Govt on brink of fiscal catastrophe, says analyst

JOBURG – A financial analyst says government's proposed tax hikes are like 'squeezing blood from a stone'.

The SA Institute of Race Relations (IRR) has described the budget presented by Finance Minister Pravin Gordhan as suggesting ‘a government on the brink of fiscal catastrophe and without a plan for either growth or austerity’.

The IRR’s COO, Gwen Ngwenya said to finance expenditure, the minister introduced a bevy of tax proposals including a top marginal tax rate of 45 per cent, a sugar and carbon tax, an increase in the fuel levy of 30c/litre and a Road Accident Fund levy of 9c/litre.

“The Treasury’s plan is an exercise in extracting blood from a stone by squeezing an already over-bled tax base,” she said. “Tax revenue as a proportion of GDP has increased from 21.9 per cent in 1994/95 to a projected 29.8 per cent in 2017/18. The State is, therefore, taking a greater proportion of the wealth generated in the economy. The implication is that the State believes it is able to spend more effectively and efficiently than consumers and the private sector.

She added that a related point was that government expenditure as a proportion of GDP had increased from 26.4 per cent in 1994/95 to a projected 33 per cent in 2017/18. “By international standards, this is a very high level. Our data on the subject extends back to the 1960s and the current level is the highest on record.

“In 2008/09 debt levels bottomed out at 26 per cent of GDP – more than 20 percentage points below the 1994 level. However, debt levels have since escalated sharply and now sit at 50.7 per cent of GDP.”

Ngwenya commented that as debt levels have increased, so too has the government’s interest bill. “The State’s debt cost amounted to 8.8 per cent of total expenditure in 2013/14 but is forecast to increase to 11 per cent in 2019/20.

“At that level, servicing the debt bill will be equivalent to spending on health or housing and community development. Debt is, therefore, starting to crowd out other areas of expenditure.”

According to the IRR six options are available to the government and those include increasing corporate tax rates above the current 28 per cent. But threats to property rights, counter-productive labour policy and onerous empowerment requirements have already reduced South Africa’s economic competitiveness to a point where corporate tax increases will do more harm than good, she claimed.

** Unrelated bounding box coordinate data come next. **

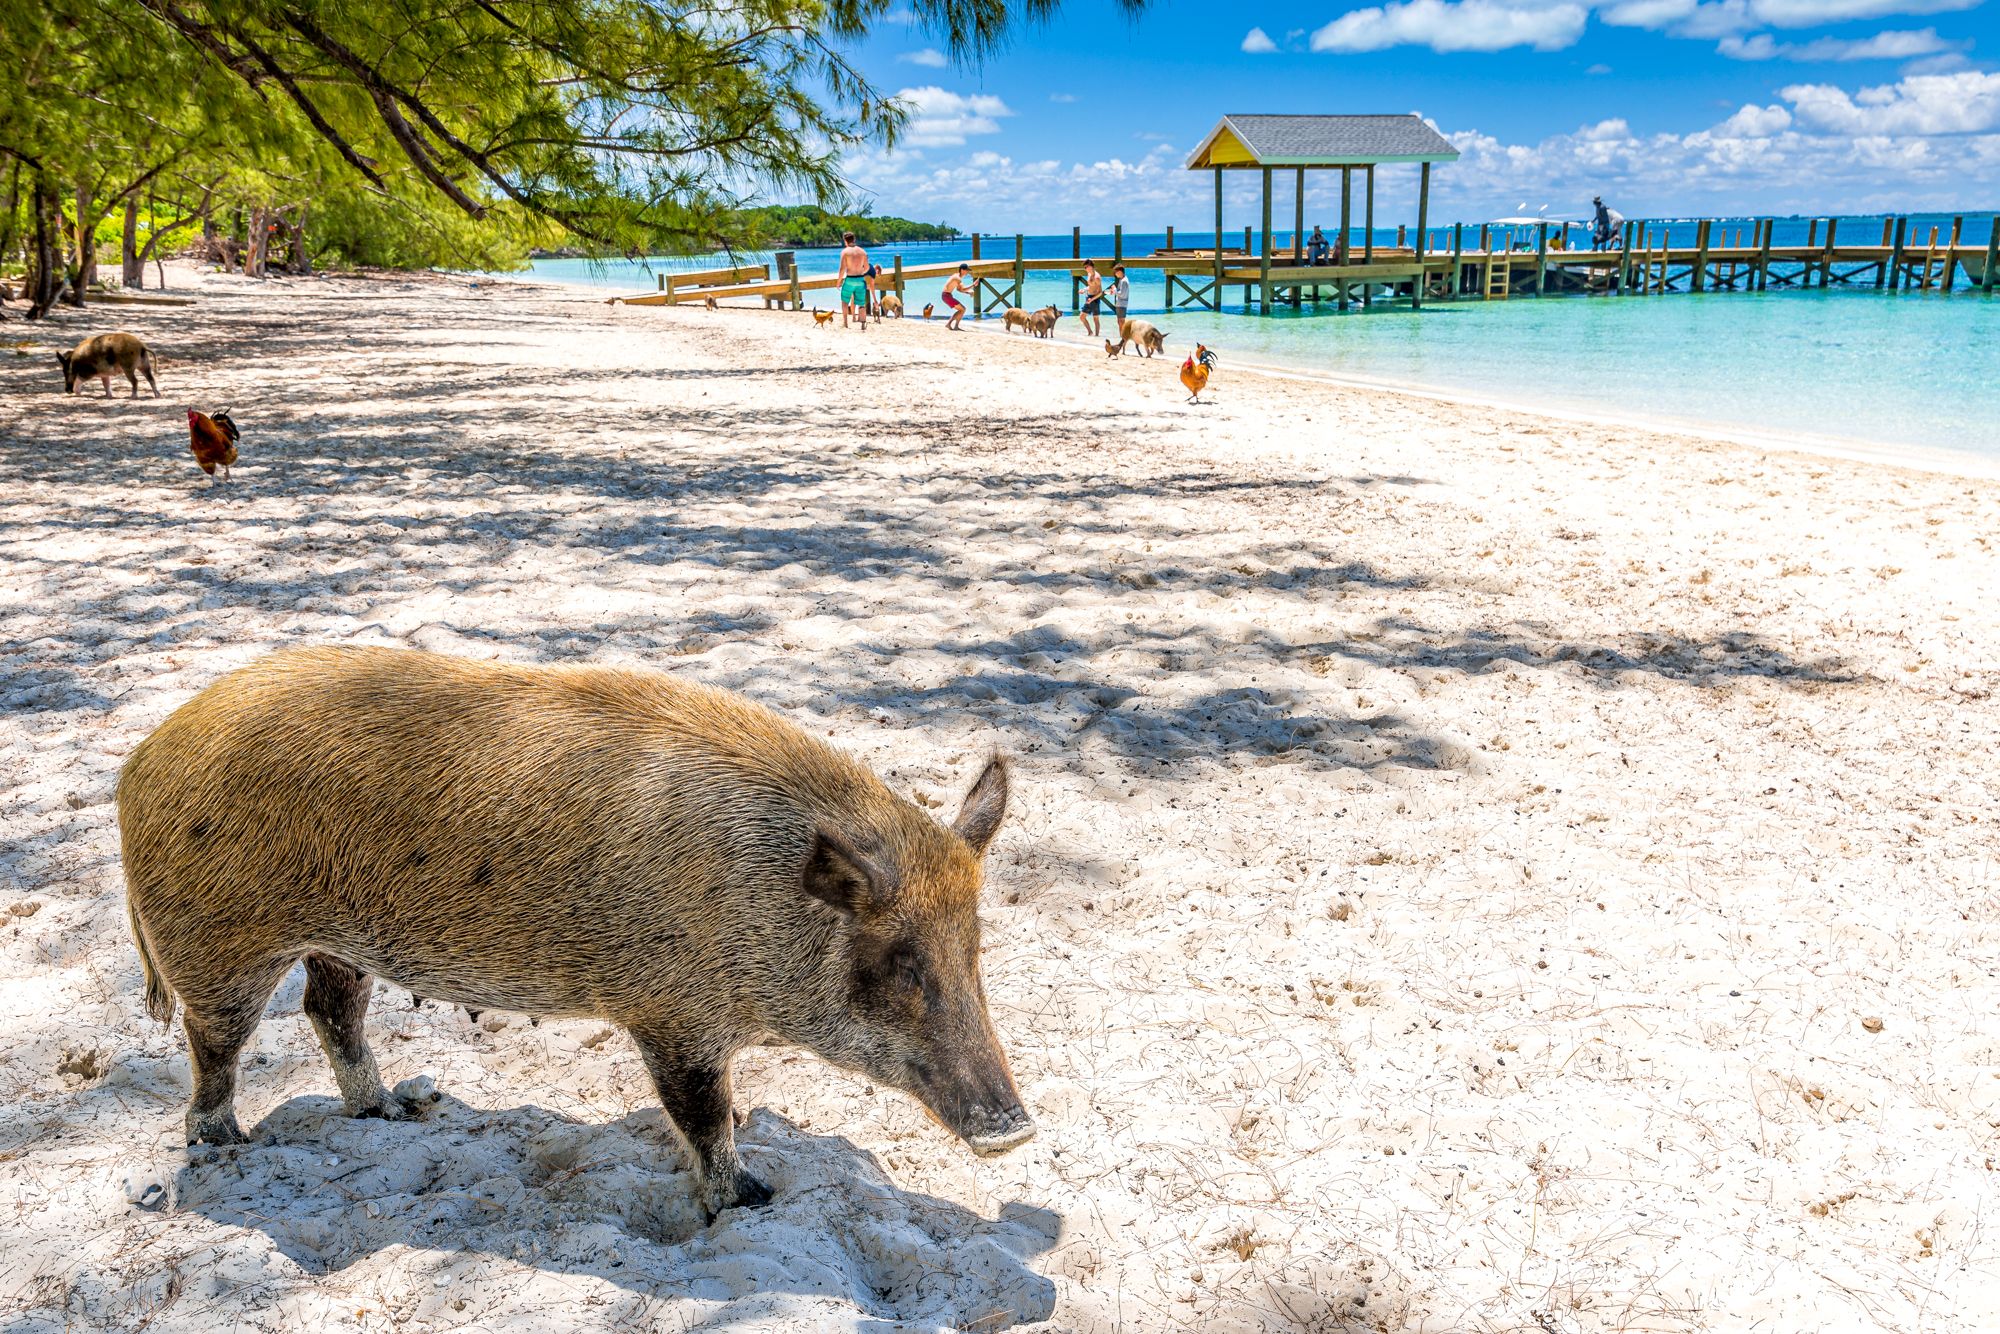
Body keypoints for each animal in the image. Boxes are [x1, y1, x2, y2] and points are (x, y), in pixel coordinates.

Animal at [113, 648, 1032, 1224]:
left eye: (976, 949)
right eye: (899, 963)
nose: (1015, 1130)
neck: (761, 901)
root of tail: (140, 759)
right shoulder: (671, 1015)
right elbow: (703, 1114)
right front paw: (750, 1201)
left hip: (340, 942)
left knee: (329, 1009)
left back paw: (395, 1112)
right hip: (219, 942)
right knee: (215, 1044)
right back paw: (230, 1146)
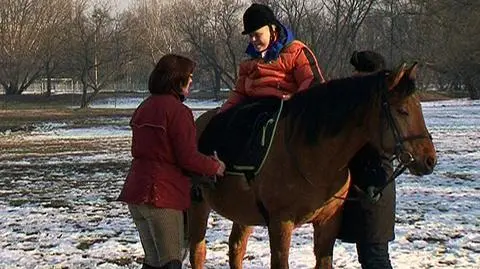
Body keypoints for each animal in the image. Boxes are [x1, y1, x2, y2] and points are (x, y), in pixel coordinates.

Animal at [189, 61, 436, 266]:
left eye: (419, 107)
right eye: (402, 110)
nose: (429, 159)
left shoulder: (328, 224)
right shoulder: (281, 224)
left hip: (244, 213)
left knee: (236, 249)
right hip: (199, 206)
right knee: (198, 253)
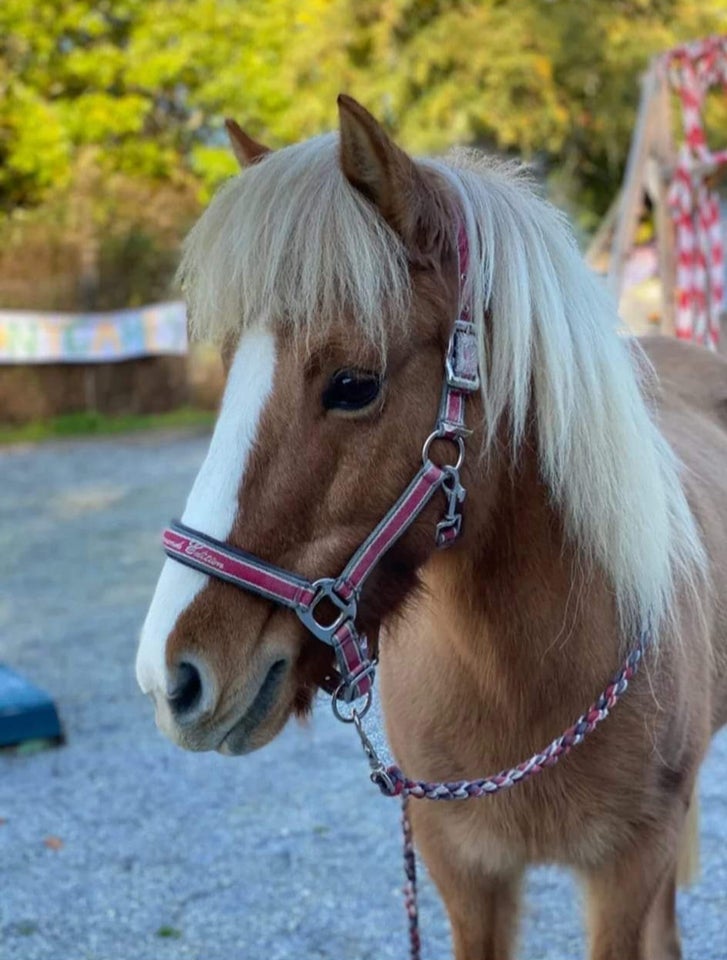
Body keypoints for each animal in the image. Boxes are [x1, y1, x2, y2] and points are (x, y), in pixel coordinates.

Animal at [135, 92, 727, 960]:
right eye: (228, 365)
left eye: (353, 385)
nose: (170, 676)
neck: (519, 682)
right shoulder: (462, 874)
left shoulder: (625, 874)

The second option was to increase the VAT rate. The political consequences of such a move would be too difficult for the minister to consider, so alternatives have been found in secondary taxes such as those on sugar-sweetened beverages.

The third was to further increase the individual income tax rate. The minister raised the top individual tax level from 41 to 45 per cent and, while further increases are possible in future years, the law of diminishing returns risks playing itself out.

The fourth option was to spend less money. Around 60 per cent of the budget goes to social protection expenditure. Personnel expenditure accounts for 35 per cent of the budget. These are the only two areas of expenditure that offer the government any real fiscal breathing room.

The fifth option was to cut wastage and corruption, the extent of which is hard to quantify but could probably be measured in points of GDP. However, the political will to do so does not exist.

The sixth and final option was to grow the economy faster. But many in Cabinet remain hostile to the structural reforms necessary to entice higher levels of investment into the country.

Neither the president in his recent State of the Nation address nor the minister of finance in his budget speech made any compelling statements that suggested the government was serious about reform.

“Our view is that the government has come close to maxing out the revenue it can extract from the economy – but has no workable plan to create new revenue. Taxpayers are over-bled; further borrowing will raise debt levels thus hasten the prospects of rating downgrades and austerity will serve to directly undermine the political future of the ANC.

“The government has very little room to manoeuvre. If current growth and revenue collection targets are not met, the government may find itself in a considerable degree of fiscal, and therefore political, difficulty,” concluded Ngwenya.